Could anything have been more ridiculous? That he should be beholden to Massachusetts for his support who floated free where Massachusetts with her State Almshouse could not have supported herself for a moment. They should have dined him, then accompanied him to the nearest cape and bidden him good-by. 

The State would do well to appoint an intelligent standing committee on such curious [sic], in behalf of philologists, naturalists, and so forth, to see that the proper disposition is made of such visitors.
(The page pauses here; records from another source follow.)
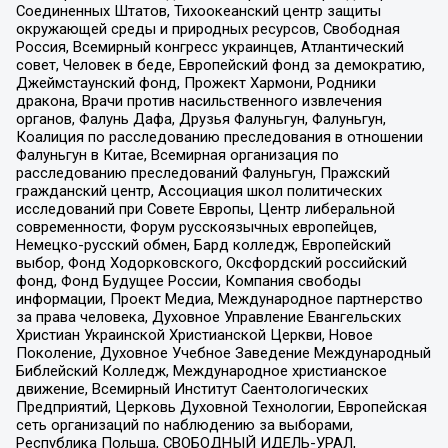
Соединенных Штатов, Тихоокеанский центр защиты
окружающей среды и природных ресурсов, Свободная
Россия, Всемирный конгресс украинцев, Атлантический
совет, Человек в беде, Европейский фонд за демократию,
Джеймстаунский фонд, Прожект Хармони, Родники
дракона, Врачи против насильственного извлечения
органов, Фалунь Дафа, Друзья Фалуньгун, Фалуньгун,
Коалиция по расследованию преследования в отношении
Фалуньгун в Китае, Всемирная организация по
расследованию преследований Фалуньгун, Пражский
гражданский центр, Ассоциация школ политических
исследований при Совете Европы, Центр либеральной
современности, Форум русскоязычных европейцев,
Немецко-русский обмен, Бард колледж, Европейский
выбор, Фонд Ходорковского, Оксфордский российский
фонд, Фонд Будущее России, Компания свободы
информации, Проект Медиа, Международное партнерство
за права человека, Духовное Управление Евангельских
Христиан Украинской Христианской Церкви, Новое
Поколение, Духовное Учебное Заведение Международный
Библейский Колледж, Международное христианское
движение, Всемирный Институт Саентологических
Предприятий, Церковь Духовной Технологии, Европейская
сеть организаций по наблюдению за выборами,
Республика Польша, СВОБОДНЫЙ ИДЕЛЬ-УРАЛ,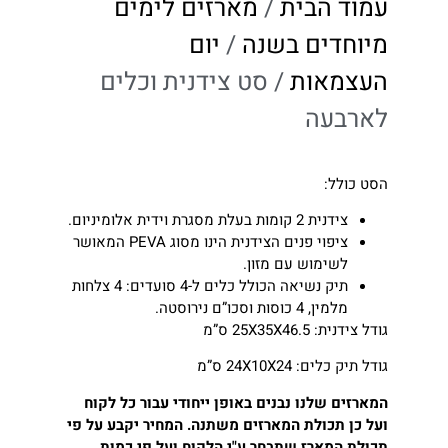
עמוד הבית
/
מארזים לימים
מיוחדים בשנה
/
יום
העצמאות
/ סט צידנית וכלים
לארבעה
הסט כולל:
צידנית 2 קומות בעלת מסגרת וידית אלומיניום.
ציפוי פנים הצידנית הינו מסוג PEVA המאושר
לשימוש עם מזון.
תיק נשיאה הכולל כלים ל-4 סועדים: 4 צלחות
מלמין, 4 כוסות וסכו”ם נירוסטה.
גודל צידנית: 25X35X46.5 ס”מ
גודל תיק כלים: 24X10X24 ס”מ
המארזים שלנו נבנים באופן ייחודי עבור כל לקוח
ועל כן תכולת המארזים משתנה.
המחיר יקבע על פי
תכולת המארז שתבחר ע"י הלקוח ועל פי כמות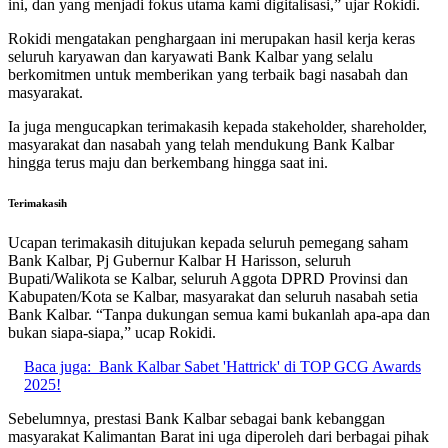
ini, dan yang menjadi fokus utama kami digitalisasi,” ujar Rokidi.
Rokidi mengatakan penghargaan ini merupakan hasil kerja keras
seluruh karyawan dan karyawati Bank Kalbar yang selalu
berkomitmen untuk memberikan yang terbaik bagi nasabah dan
masyarakat.
Ia juga mengucapkan terimakasih kepada stakeholder, shareholder,
masyarakat dan nasabah yang telah mendukung Bank Kalbar
hingga terus maju dan berkembang hingga saat ini.
Terimakasih
Ucapan terimakasih ditujukan kepada seluruh pemegang saham
Bank Kalbar, Pj Gubernur Kalbar H Harisson, seluruh
Bupati/Walikota se Kalbar, seluruh Aggota DPRD Provinsi dan
Kabupaten/Kota se Kalbar, masyarakat dan seluruh nasabah setia
Bank Kalbar. “Tanpa dukungan semua kami bukanlah apa-apa dan
bukan siapa-siapa,” ucap Rokidi.
Baca juga:
Bank Kalbar Sabet 'Hattrick' di TOP GCG Awards
2025!
Sebelumnya, prestasi Bank Kalbar sebagai bank kebanggan
masyarakat Kalimantan Barat ini uga diperoleh dari berbagai pihak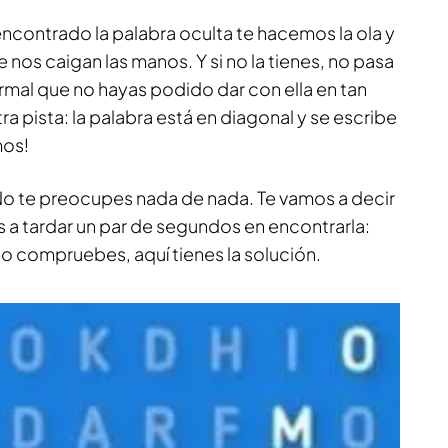
 encontrado la palabra oculta te hacemos la ola y
 nos caigan las manos. Y si no la tienes, no pasa
rmal que no hayas podido dar con ella en tan
 pista: la palabra está en diagonal y se escribe
mos!
 No te preocupes nada de nada. Te vamos a decir
as a tardar un par de segundos en encontrarla:
 compruebes, aquí tienes la solución.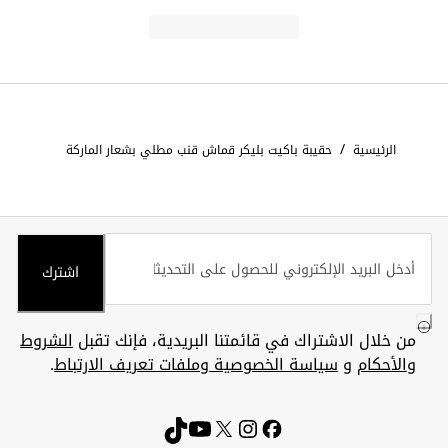
/
الرئيسية
حقيبة باكيت بليكر قماش قنب مطلي بشعار الماركة
اشترك
من خلال الاشتراك في قائمتنا البريدية، فإنك تقبل
الشروط
والأحكام
و
سياسة الخصوصية وملفات تعريف الارتباط
.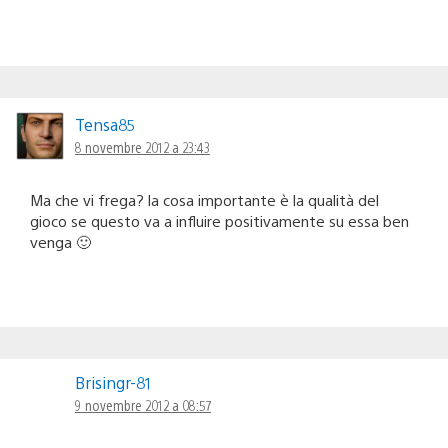
Tensa85
8 novembre 2012 a 23:43
Ma che vi frega? la cosa importante è la qualità del
gioco se questo va a influire positivamente su essa ben
venga 🙂
Brisingr-81
9 novembre 2012 a 08:57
H. D. Thoreau, Journal, April 23, 1857

All nature is my bride. See January 26, 1852 ("Let us preserve, secure, protect the coincidence of our life with the life of nature.”);  May 6, 1854 (“All that a man has to say or do that can possibly concern mankind, is in some shape or other to tell the story of his love, — to sing; and, if he is fortunate and keeps alive, he will be forever in love. This alone is to be alive to the extremities.”); August 29, 1854 (“My mistress is at a more respectful distance, for, by the coolness of the air, I am more continent in my thought and held aloof from her, while by the genial warmth of the sun I am more than ever attracted to her.”); December 1, 1856 ("I love and could embrace the shrub oak with its scanty garment of leaves rising above the snow . . . I felt a positive yearning toward one bush this afternoon. There was a match found for me at last. I fell in love with a shrub oak.”);January 23, 1858 (" I do not see that I can live tolerably without affection for Nature. If I feel no softening toward the rocks, what do they signify?"); August 30, 1856 (“[T]here are square rods in Middlesex County as purely primitive and wild as they were a thousand years ago, which have escaped the plow and the axe and the scythe and the cranberry-rake, little oases of wildness in the desert of our civilization, wild as a square rod on the moon, supposing it to be uninhabited. I believe almost in the personality of such planetary matter, feel something akin to reverence for it, can even worship it as terrene, titanic matter extant in my day. We are so different we admire each other, we healthily attract one another. I love it as a maiden”); May 27, 1859 ("The dark river, now that shades are increased, is like the dark eye of a maiden.”); also Walking("All good things are wild and free.”).